Attica Locke on
BLACK WATER RISING

I have always felt that I was born at the end.

The end of a marriage, and the end of a movement.

I was born three years after the political moment in time for which I was named – the uprising at Attica prison in upstate New York, in 1971 – and shortly after my parents had walked away for good from the political movement that had defined their very young lives. By 1974, Dr. King was dead. So was Malcolm X. And two Kennedys. Nonviolence had exhausted a people’s patience, and “black power” had turned out to be less an organizing principle and more an outcry of debilitating rage, a different kind of enslavement.

By the time I was born, civil rights, as a movement, was finished.

My parents were then, as they are now, highly resourceful people. They each made rather successful transitions from college activists to working professionals – just in time for the Reagan ‘80s and the seeming promise of a new decade. My mother made use of her graduate degree, eventually heading her own company, and my father went to law school, sometimes dragging me and my sister in tow when he had no babysitter. (My parents were divorced by then; theirs was one of many marriages that wouldn’t outlive the youthful energy and political passion that had bound it in the first place.) As they each began a new life, Mom in her Anne Klein separates and Dad in a suit and tie instead of a dashiki, they rarely spoke of what they’d left behind: the friends they’d lost, the guns they’d owned, the time they’d spent in jail. Nor did they speak of the disillusionment they felt about a social movement that had stopped just short of victory. Sure, black people had earned the right to vote, to eat at a lunch counter, to send their kids to any school. But some things as a basic as the right to walk down a street unmolested by law enforcement, to shop without being followed by store personnel, to feel completely free in one’s own country, were still beyond the reach of many black citizens. But my parents, like so many others of their generation, didn’t stop to mourn. They simply turned the page.

They sent me and my sister to all-white schools.

My mother bought a Volvo and a split-level ranch in the suburbs.

I remember my dad’s first Audi.

It was if they, and the other members of the new “Cosby” era, had decided that if politics couldn’t completely free a race of people, then surely economic prosperity would. And anyway, there were kids to raise, college to pay for.

Still, I felt the weight of what went unspoken. In both my parents’ lives, in their hearts, in their quietest moments, there was a palpable sense of melancholy, a sense of loss that the times didn’t make a lot of space for. In the early Reagan era, the whole country was caught up in a collective fit of amnesia over the wounds and hurt feelings of the 1960s and ‘70s. And no place more so than Houston, Texas, which in the early ‘80s was awash with oil money and a blind, almost arrogant sense that the future held nothing but promise.

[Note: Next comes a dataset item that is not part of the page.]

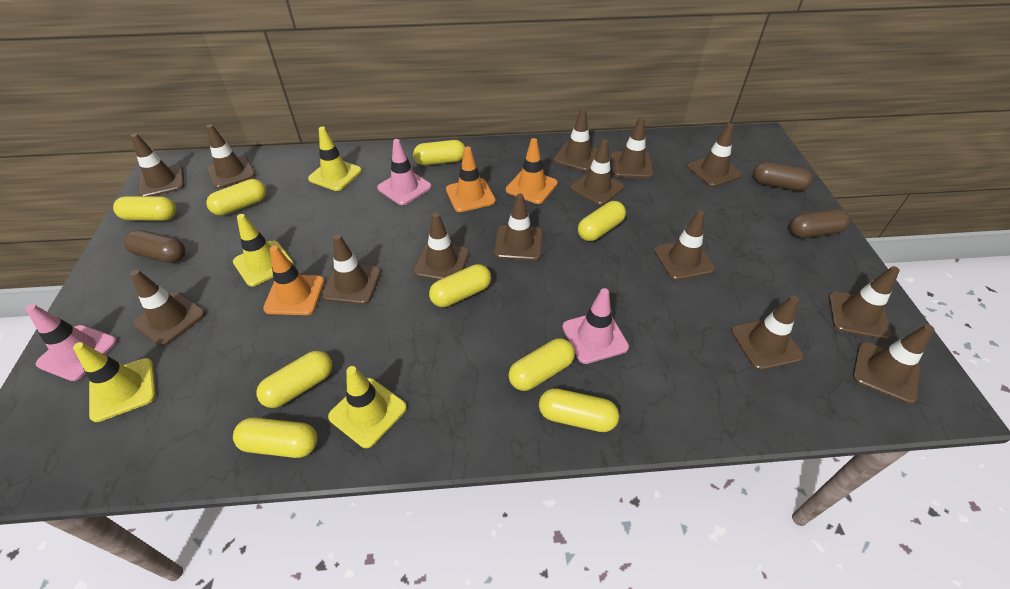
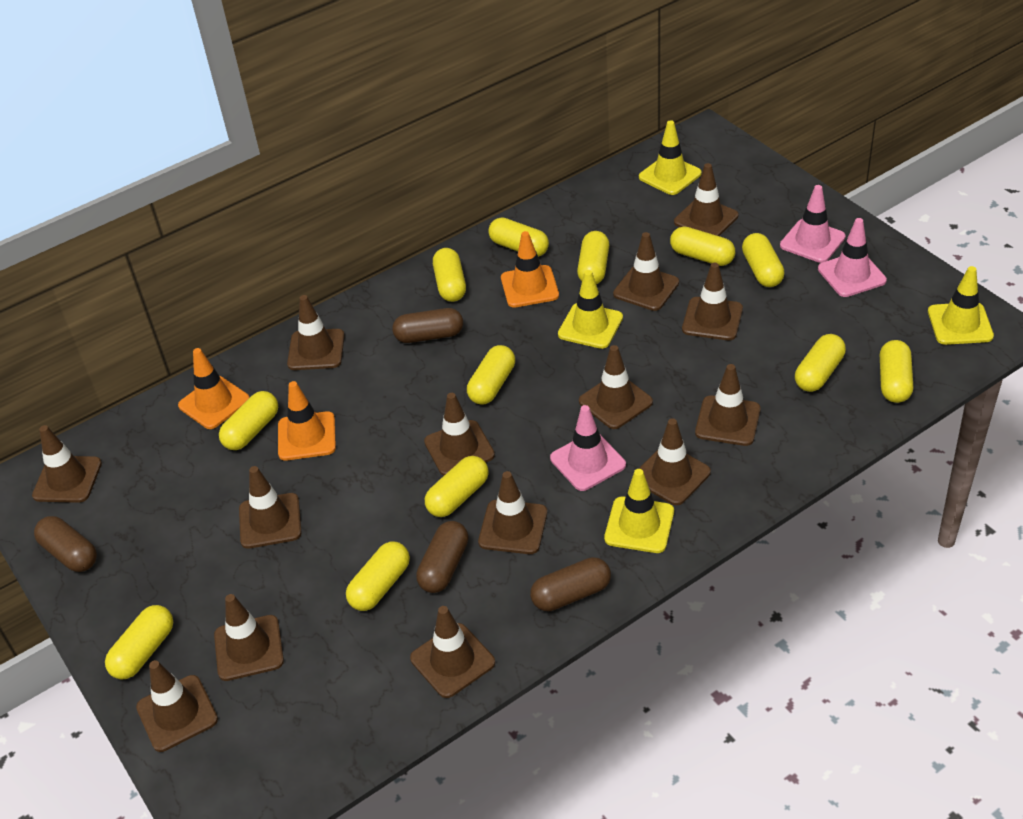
brown capsule: 3 -> 4
yellow capsule: 9 -> 12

When I was maybe ten or eleven years old, my father threw a birthday party for my stepmother. He was a young(ish) lawyer with his own practice and not a lot of money, and a boat ride on Buffalo Bayou in Houston, Texas, was all he could afford. The boat was raggedy, carpet coming up on the cabin’s floor, and we’d actually had to bring our own food and beer, even our own music, plus a boom box we could plug in. We turned up the music and tried to pretend we were on a romantic ride on the Riviera. In reality, Buffalo Bayou is little more than a narrow, muddy strip of water that snakes through the city. Through downtown, the bayou, with egrets and turtles resting on the banks, can be somewhat picturesque. But the bayou also travels through some of the roughest parts of the city, places where the lights of downtown fall away, and the thick brush along the banks of the water provides cover for all manner of bad behavior. It was on a stretch of the bayou just like this when my family heard a woman a screaming for help. The music stopped. We all crowded onto the deck. In the darkness, none of us could see her, nor did we know who or what the woman needed help from. And then… we heard gunshots. A debate immediately broke out on the boat’s deck. There were those who felt we should stop the boat, and those, like my father, who felt that would be a grave mistake. I remember watching as things grew particularly heated between my father and his oldest friend, a man who had gone through the movement with him, had even been on trial with him as a codefendant in 1970, and who had gone on to become a minister. He felt we had a moral obligation to help this woman. My father, a criminal defense attorney, thought the woman and her circumstances – who or whatever she was running from – were nothing but trouble. He had his wife on the boat to think of, and his daughter. Forced to choose between the safety of his family and that of a stranger we could not even see in the thick of brush along the bayou, he chose us.

In the end, my father won the argument. We never stopped.

As soon as the boat docked, we called the police.

Over the years my father was often haunted by his decision that night. He would bring it up from time to time, often after a couple glasses of whiskey. For him, it had become an almost religious parable, a tale in which one might discover the person they really are: a man who is led by cynicism or by his faith.

I have, likewise, many times wondered who that woman was along the bayou that night and what, god forbid, would have happened if we had stopped the boat. And in that question, in that distant memory, Jay’s story was born.